Turner’s sentence sparks outrage

Natalie Engler

On June 7, Brock Turner, a 20-year-old student athlete of Stanford University, was sentenced to 6 months in jail with 3 years probation after being convicted of sexual assault in Santa Clara County, California. In January 2015, Turner was seen assaulting an unconscious woman behind a dumpster and was apprehended by two students until police arrived.

Before the sentence was handed down, the victim read a 12 page letter she had written which described a detailed account of how being raped left her “closed off, angry, self-deprecating, tired, irritable, empty.” In those pages, she described the traumatic and humiliating experience of a sexual assault forensic exam.

Describing her subsequent shower, she wrote: “I stood there examining my body beneath the stream of water and decided, I didn’t want my body anymore.
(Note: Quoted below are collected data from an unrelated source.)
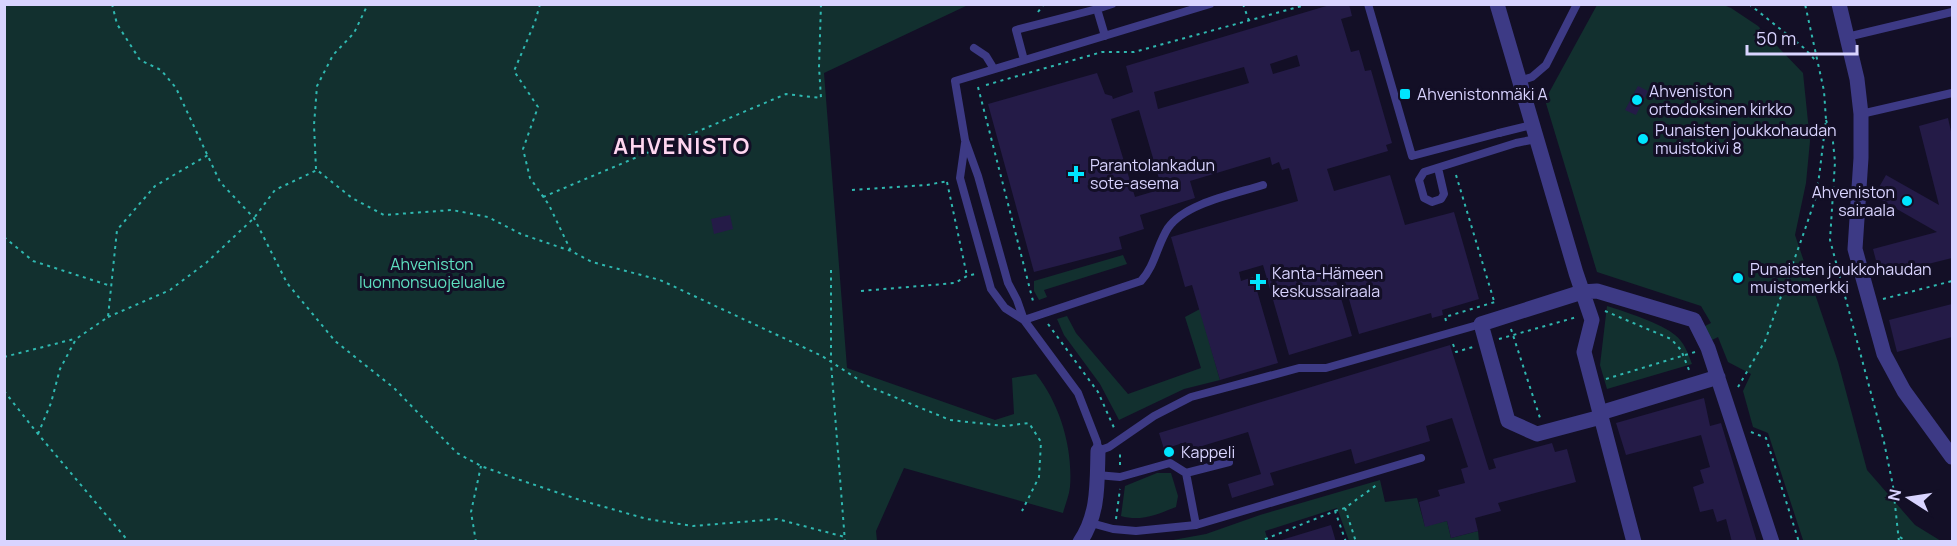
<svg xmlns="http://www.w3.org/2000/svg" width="1957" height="546" viewBox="0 0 1957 546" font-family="Manrope,sans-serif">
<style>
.green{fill:#12302f}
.building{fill:#241b47;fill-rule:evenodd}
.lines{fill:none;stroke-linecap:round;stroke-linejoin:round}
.path{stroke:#2fb8b0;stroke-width:2;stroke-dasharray:3 4.5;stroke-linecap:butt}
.lane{stroke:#3d3a85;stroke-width:8}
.street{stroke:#3d3a85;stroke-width:15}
.lane-bridge{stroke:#3d3a85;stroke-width:8}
.poi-dot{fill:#00e5ff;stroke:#130f26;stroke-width:2}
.labels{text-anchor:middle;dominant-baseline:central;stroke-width:6;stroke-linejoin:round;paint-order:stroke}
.poi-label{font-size:16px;fill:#d9d4ff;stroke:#130f26;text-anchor:start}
.park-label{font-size:16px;fill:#5fe0c0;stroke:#130f26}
.district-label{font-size:22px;font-weight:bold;letter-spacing:1.5px;fill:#ffd6f0;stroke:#130f26}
</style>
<rect width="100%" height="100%" fill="#130f26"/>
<path class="green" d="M1721,4l10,4 27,18 45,47 7,68 -4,42 -11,52 43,127 29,108 48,55 26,16 -136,1 -2,-2 -35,-107 -15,-6 -10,-36 8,-17 -23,-12 -10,-25 -8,4 -7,-14 8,-4 -10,-17 -104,-34 -52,-172 52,-95z
M4,5h964l-144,68 23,295 148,52 19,-6 -2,-36 24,-4c24,30 37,74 34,113 -1,9 -5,18 -7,26l-159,-45 -28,63 1,10h-872z
M1123,255l4,9 -83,26 3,7 -8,3 -5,-9v-10z
M1607,306c16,5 56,18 68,29 9,7 13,18 17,29l-85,25 -7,-24z
M1200,309l20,71 -36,9 -65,31 -19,-36 -36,-49 -7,-16 10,-3 9,17 52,61 73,-26 -16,-51z
M1157,473h14l7,23 -2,11c-18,7 -35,15 -55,9l4,-30z
M1380,480l5,22 32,-4 8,28 22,-5 4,17 27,-7 1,10h-130l-12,-33 -72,23 3,10 -106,1 44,-8 54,-19z"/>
<path class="building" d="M1333,4h16l3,12 -11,3 10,33 8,-2 6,21 6,-1 21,73 -6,2 2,6 -61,18 7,22 56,-16 15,50 49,-13 25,87 -37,11 1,5 -11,3 -1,-5 -72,21 -18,-63 -7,3 18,62 -63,19 -26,-90 -24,7 2,9 12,-4 25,86 -58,17 -28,-95 -7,2 -14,-50 127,-36 -9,-33 -7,2 -3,-8 -7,3 -2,-8 -80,24 5,17 -55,17 4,14 -25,8 3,12 -88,23 -46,-168 109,-31 8,21 7,2 1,3 20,-7 -7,-26zM1297,55l3,11 -27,8 -3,-10zM1244,67l5,16 -91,26 -4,-17zM1139,110l23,79 -27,8 -24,-78z
M1638,86l10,5 -12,24 -11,-5z
M1948,118l4,18v122l-72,18 -7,-27 64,-17 -63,-36 12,-21 53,30 -20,-79z
M730,215l3,14 -19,5 -3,-15z
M1952,304v33l-55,15 -8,-32z
M1450,345l39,125 7,-2 -3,-9 59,-16 3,9 12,-3 9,33 -78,21 3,8 -26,7 3,13 -27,7 -4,-17 -22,6 -6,-25 21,-6 -2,-6 27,-7 -4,-14 7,-2 -16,-49 -26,8 4,15 -75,23 -4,-15 -81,24 4,12 -42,13 -4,-14 33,-10 -13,-42 -59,18 -3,-8 -22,7 -5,-16z
M1704,398l6,28 11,-3 36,119h-25l-6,-23 -9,3 -4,-13 -13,3 -7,-25 11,-4 -4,-13 10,-3 -9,-32 -75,20 -10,-32z
M1331,525l5,17h-58v-1z"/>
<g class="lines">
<path class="path" d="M112,4l5,20 23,36 21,10 15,18 44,94 34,36 33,65 48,58 59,47 63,65 24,13 33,12 66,22 67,19 46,7 84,-7 68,18
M540,4l-5,18 -21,49 24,36 -15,42 7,29 19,27 22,46
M1243,4l6,17
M1749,4l55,44 13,14
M1038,12l6,-8
M986,85l116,-33h32l175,-48
M978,87l56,218
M1826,120l7,22 2,20 -5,78 54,202 9,44 6,56
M316,169l-2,-44 3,-39 16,-31 21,-22 14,-29
M1456,175l38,126
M947,182l20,94
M852,190l75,-5 21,-4
M543,197l243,-103 35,4 -2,-31 2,-63
M4,237l29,24 78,25
M831,270v93l14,179
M861,291l94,-8 12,-7 8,-2
M1883,299l69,-18
M1605,311l66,28 10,11 8,20
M108,317l62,-27 36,-27 48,-45 21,-28 42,-20 35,28 32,17 68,-5 36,7 33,17 50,17 21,11 68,18 162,76 48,31 80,33 55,6 24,-3 12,19 -2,35 -17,34
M1446,321l-1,-4 50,-15
M1048,324l50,68 17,38
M1511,329l29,89
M1499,339l78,-22
M1453,344l3,8 17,-5
M4,357l70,-18
M1606,379l89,-27
M1738,387l27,-46 37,-103 13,-38 4,-23 7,-57 -2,-29 -19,-87
M4,391l34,43 91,108
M1751,432l15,6 33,104
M38,434l13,-31 9,-34 16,-30 32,-22 9,-87 38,-44 53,-31
M1120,465v-12
M1345,508l11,34
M1335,511l10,-3 33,-24
M1116,519l4,-30
M1900,537l7,5
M476,542l-5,-30 10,-46
M1258,542l77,-31 11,31"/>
<path class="lane" d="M1210,4l-255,77 10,59 13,36 30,107 9,17 7,20 54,73 19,49 1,9 11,-4 45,-31 37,-19 108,-29h27l155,-44
M1105,36l-8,-27 15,-5
M1847,37l105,-25
M974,48l12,8 8,13
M1024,60l-8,-30 81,-21
M1519,81l13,-4 14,-12 31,-61
M1861,114l91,-21
M1499,133l33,-8
M965,143l-5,35 31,111 14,19 19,12
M1438,168l6,26 -3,5 -9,3 -8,-4 -5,-18 5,-8 92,-29 20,-4
M1024,320l117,-39c14,-15 16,-36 27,-53 17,-25 67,-34 95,-43
M1186,473l43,-11
M1097,475l23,2 50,-14 16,10 10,52
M1091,523l22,6 23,2 60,-6 225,-67"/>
<path class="street" d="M1497,4l79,269 16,47 -8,32 50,190
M1839,4l18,75 4,35v44l-6,91 29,105 20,37 48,66
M1600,413l118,-36
M1601,417l-64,17 -29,-13 -27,-97 101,-32 15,-1 97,29 14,28 64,194
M1080,542c19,-28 17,-59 18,-91"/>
<path class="lane-bridge" d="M1368,4l44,152 87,-23"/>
</g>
<g class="poi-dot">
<rect x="1399" y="88" width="12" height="12" rx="3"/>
<circle cx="1637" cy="100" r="6"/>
<circle cx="1643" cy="139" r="6"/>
<path d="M1073 165h6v6h6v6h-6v6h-6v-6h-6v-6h6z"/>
<circle cx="1907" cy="201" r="6"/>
<circle cx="1738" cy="278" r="6"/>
<path d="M1255 273h6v6h6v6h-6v6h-6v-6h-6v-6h6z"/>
<circle cx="1169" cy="452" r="6"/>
</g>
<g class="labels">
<g class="poi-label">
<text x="1649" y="91">Ahveniston<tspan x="1649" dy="18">ortodoksinen kirkko</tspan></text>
<text x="1417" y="94">Ahvenistonmäki A</text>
<text x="1655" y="130">Punaisten joukkohaudan<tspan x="1655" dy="18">muistokivi 8</tspan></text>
<text x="1090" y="165">Parantolankadun<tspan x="1090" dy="18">sote-asema</tspan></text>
<text x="1895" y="192" text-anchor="end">Ahveniston<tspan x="1895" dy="18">sairaala</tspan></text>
<text x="1750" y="269">Punaisten joukkohaudan<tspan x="1750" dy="18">muistomerkki</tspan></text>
<text x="1272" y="273">Kanta-Hämeen<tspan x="1272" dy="18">keskussairaala</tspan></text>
<text x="1181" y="452">Kappeli</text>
</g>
<g class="park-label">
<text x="432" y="264">Ahveniston<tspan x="432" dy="18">luonnonsuojelualue</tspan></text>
</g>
<g class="district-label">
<text x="682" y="146">AHVENISTO</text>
</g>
</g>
<rect width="1957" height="546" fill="none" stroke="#d9d4ff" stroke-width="12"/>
<g transform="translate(1909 498) rotate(282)" stroke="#130f26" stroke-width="4.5" paint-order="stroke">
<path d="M0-4.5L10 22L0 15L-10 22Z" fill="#d9d4ff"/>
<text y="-9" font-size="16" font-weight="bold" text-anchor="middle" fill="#d9d4ff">N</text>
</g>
<path d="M1747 45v9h110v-9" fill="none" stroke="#d9d4ff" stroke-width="3"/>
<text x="1756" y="45" font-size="18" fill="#d9d4ff" stroke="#130f26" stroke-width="4.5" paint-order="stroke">50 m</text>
</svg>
I was terrified of it, I didn’t know what had been in it, if it had been contaminated, who had touched it. I wanted to take off my body like a jacket and leave it at the hospital with everything else.”

Santa Clara County Superior Court Judge Aaron Persky stated that due to Turner’s age and lack of criminal history, he felt that a six month jail sentence – rather than the six years prosecutors asked for – was an appropriate decision.

Much of the country disagrees with Persky’s ruling, claiming that in the wake of physical evidence, two eye witnesses and a confession by the defendant, the punishment was far from fitting the crime. 

Dr. Sharon Sullivan, theatre professor, felt the sentence was “ridiculously short” and “unjust.” She believed the judge displayed more concern for Turner than the victim.

“The young woman will be affected by this trauma for the rest of her life,” Sullivan said. “Turner committed a horrible crime and got only a slap on the wrist. This is an example of rape culture.”

Not only was the sentence at the center of attention, but the photo used by several media outlets as well. The photo portrayed Turner as a bright, young individual. He was dressed in a suit and tie with a huge smile on his face. It was not until later that Turner’s mug shot was used.

Kimmy Woodworth, sophomore graphic design major, was angered by the photo. She felt that by using the photo instead of his mug shot, the media was trying to paint him as a model citizen who had experienced a lapse in judgment.

“They should have exposed him for what he really is – an entitled criminal,” Woodworth said. 

With this case, activists have been demanding for a change in rape culture. They call on society to stop blaming the victim and to punish the perpetrator. A petition was created on Charge.org, calling for Persky to be recalled. The campaign has now over 1 million signatures. Another protest at Stanford University took place on graduation where students showed their support with signs that read, “You are a warrior” and many others. 

Tony Palbicke, a professor of criminal justice, believes that Turner will be punished appropriately. He also believed that Persky may have been in his legal right to sentence Turner to six months.

“I do think the judge erred on this case with a lenient sentence,” Palbicke said. “If there is evidence of racial inequality then Persky does not deserve to be a judge.”

While justice was not served for the victim in this case, Woodworth is hopeful for the future. She believes that now sexual assault cases will get the attention they deserve. She also hopes that people will realize that so many sexual assault cases end in the attacker’s favor.

“Hopefully, that will spark a new age of justice for sexual assault victims and survivors,” Woodworth said.